* _Available data_
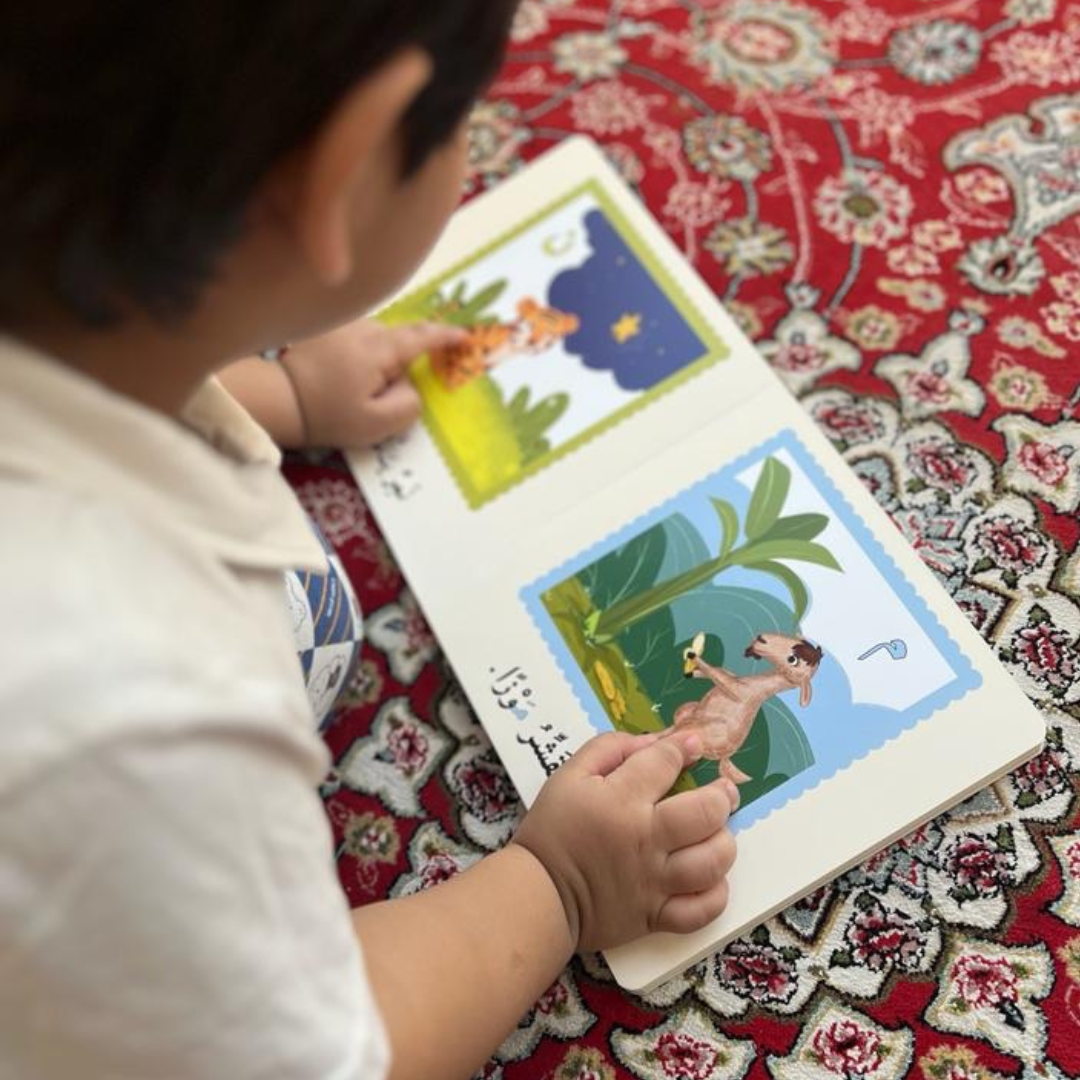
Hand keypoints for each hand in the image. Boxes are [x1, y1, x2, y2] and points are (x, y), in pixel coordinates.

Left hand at [280, 319, 465, 447]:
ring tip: (353, 389)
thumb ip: (409, 404)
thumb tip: (412, 385)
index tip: (466, 337)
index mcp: (380, 347)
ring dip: (377, 360)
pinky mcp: (327, 328)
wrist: (278, 400)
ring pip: (378, 341)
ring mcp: (343, 323)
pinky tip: (342, 376)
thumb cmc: (329, 414)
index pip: (423, 336)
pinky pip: (358, 339)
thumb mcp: (378, 424)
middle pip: (399, 341)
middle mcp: (364, 326)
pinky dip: (360, 355)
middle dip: (399, 364)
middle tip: (379, 395)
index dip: (448, 337)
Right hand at [511, 732, 737, 951]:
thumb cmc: (553, 829)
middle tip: (724, 792)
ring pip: (712, 861)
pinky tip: (711, 878)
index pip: (666, 762)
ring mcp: (654, 881)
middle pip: (705, 813)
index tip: (693, 744)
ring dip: (724, 842)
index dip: (684, 747)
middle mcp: (645, 840)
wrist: (538, 893)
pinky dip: (716, 894)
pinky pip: (702, 910)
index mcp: (620, 800)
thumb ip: (609, 749)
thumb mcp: (569, 775)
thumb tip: (654, 742)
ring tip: (719, 833)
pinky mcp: (656, 916)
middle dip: (723, 796)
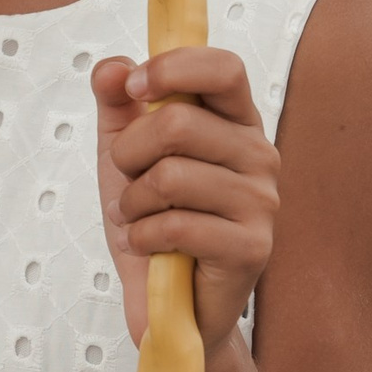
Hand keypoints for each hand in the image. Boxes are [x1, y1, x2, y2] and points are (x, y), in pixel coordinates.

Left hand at [92, 46, 280, 352]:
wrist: (170, 304)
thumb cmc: (154, 222)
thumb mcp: (126, 156)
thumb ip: (116, 105)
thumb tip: (110, 68)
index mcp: (236, 123)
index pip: (223, 68)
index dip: (172, 68)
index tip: (132, 87)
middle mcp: (260, 155)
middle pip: (177, 123)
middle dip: (128, 153)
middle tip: (126, 181)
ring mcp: (261, 202)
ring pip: (170, 176)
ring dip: (132, 202)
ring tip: (136, 218)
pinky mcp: (251, 247)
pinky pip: (175, 225)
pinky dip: (142, 237)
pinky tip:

* _Try it_
Reproduce the listing above from the line that holds "pinky dip: (360, 355)" through the line that holds "index pip: (223, 68)", both included, with the pictures left out.

* _Output for this exercise_
pinky dip: (360, 355)
middle dip: (399, 364)
middle tip: (379, 395)
index dip: (448, 337)
Right hand at [511, 732, 737, 951]:
thumb cmc: (553, 829)
middle tip: (724, 792)
ring pip: (712, 861)
pinky tip: (711, 878)
index pip: (666, 762)
ring mcp: (654, 881)
middle pip: (705, 813)
index tip: (693, 744)
ring dip: (724, 842)
index dip: (684, 747)
middle mcp: (645, 840)
wrist: (538, 893)
pinky dip: (716, 894)
pinky pip: (702, 910)
index mcp: (620, 800)
thumb ip: (609, 749)
thumb mcp: (569, 775)
thumb tip: (654, 742)
ring tip: (719, 833)
pinky mcp: (656, 916)
middle dip: (723, 796)
Hand keypoints for each hand in the image. Boxes are [x1, y1, x2, y2] and points are (x, y), in pixel coordinates.

Left hand at [92, 46, 280, 352]:
wrist: (170, 304)
thumb cmc: (154, 222)
thumb mcp: (126, 156)
thumb ip: (116, 105)
thumb tip: (110, 68)
index mcp: (236, 123)
index pip: (223, 68)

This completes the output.